How do you handle ADC measurements for a sensor that has a nonlinear response?
Many sensors — NTC thermistors, photodiodes, pH probes, gas sensors — have inherently nonlinear voltage-to-measurement transfer functions. The ADC faithfully digitizes the voltage, but converting that voltage to a meaningful physical quantity (temperature, light intensity, pH) requires linearization in software.
Lookup table with interpolation (most common in embedded): Store a table of ADC values and corresponding physical measurements at known calibration points, then use linear interpolation between adjacent entries for intermediate values. For an NTC thermistor, a 20-30 entry table spanning -40 to +125 degrees C with interpolation provides better than 0.1-degree accuracy across the full range. The computation is a single integer subtract, multiply, and divide — no floating point required. This approach handles arbitrary nonlinearities, uses modest memory (60-120 bytes for a 30-entry 16-bit table), and executes in deterministic time.
Mathematical model: Apply the sensor's characteristic equation directly. For NTC thermistors, the Steinhart-Hart equation (1/T = A + B*ln(R) + C*(ln(R))^3) provides excellent accuracy with just three calibration coefficients. For RTD sensors, the Callendar-Van Dusen equation is standard. The advantage is minimal memory usage (just the coefficients), but the disadvantage is significant: these equations require floating-point logarithms and divisions, which can take hundreds of microseconds on Cortex-M0/M3 cores without an FPU. On Cortex-M4F or M7 with hardware FPU, the computational cost is acceptable.
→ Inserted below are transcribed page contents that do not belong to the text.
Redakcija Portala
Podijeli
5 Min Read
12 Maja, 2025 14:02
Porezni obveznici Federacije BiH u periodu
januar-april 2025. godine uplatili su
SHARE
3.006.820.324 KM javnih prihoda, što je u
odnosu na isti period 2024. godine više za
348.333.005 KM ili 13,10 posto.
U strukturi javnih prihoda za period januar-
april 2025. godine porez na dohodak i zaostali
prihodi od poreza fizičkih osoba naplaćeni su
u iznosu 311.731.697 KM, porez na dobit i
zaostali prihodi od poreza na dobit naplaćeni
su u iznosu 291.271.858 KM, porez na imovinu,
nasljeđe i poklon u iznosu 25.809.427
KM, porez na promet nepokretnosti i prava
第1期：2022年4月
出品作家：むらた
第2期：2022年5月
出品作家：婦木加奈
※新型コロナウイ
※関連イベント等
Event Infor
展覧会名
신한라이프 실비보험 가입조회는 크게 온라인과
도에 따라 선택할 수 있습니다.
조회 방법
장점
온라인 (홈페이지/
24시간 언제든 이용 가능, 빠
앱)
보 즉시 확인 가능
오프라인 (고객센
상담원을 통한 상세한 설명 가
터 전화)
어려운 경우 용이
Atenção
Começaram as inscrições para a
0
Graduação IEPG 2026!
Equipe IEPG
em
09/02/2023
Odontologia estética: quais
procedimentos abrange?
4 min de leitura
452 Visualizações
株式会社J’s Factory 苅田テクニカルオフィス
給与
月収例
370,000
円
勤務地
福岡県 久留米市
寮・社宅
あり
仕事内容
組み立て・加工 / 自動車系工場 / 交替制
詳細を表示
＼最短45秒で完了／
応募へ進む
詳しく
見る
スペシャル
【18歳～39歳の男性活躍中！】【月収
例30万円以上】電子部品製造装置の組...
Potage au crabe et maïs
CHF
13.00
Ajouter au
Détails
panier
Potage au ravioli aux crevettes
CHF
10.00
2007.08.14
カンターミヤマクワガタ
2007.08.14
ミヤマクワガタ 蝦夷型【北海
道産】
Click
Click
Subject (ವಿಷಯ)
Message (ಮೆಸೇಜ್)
Piecewise linear approximation: Divide the sensor range into segments and apply a different linear equation (slope + offset) per segment. This is a middle ground — simpler than full interpolation, more memory-efficient than a dense LUT, and avoids floating-point math. The segment boundaries should be placed where the nonlinearity is strongest (the curve changes direction most rapidly) to minimize error. Always validate the linearization against known reference points during production calibration, not just against datasheet typical curves.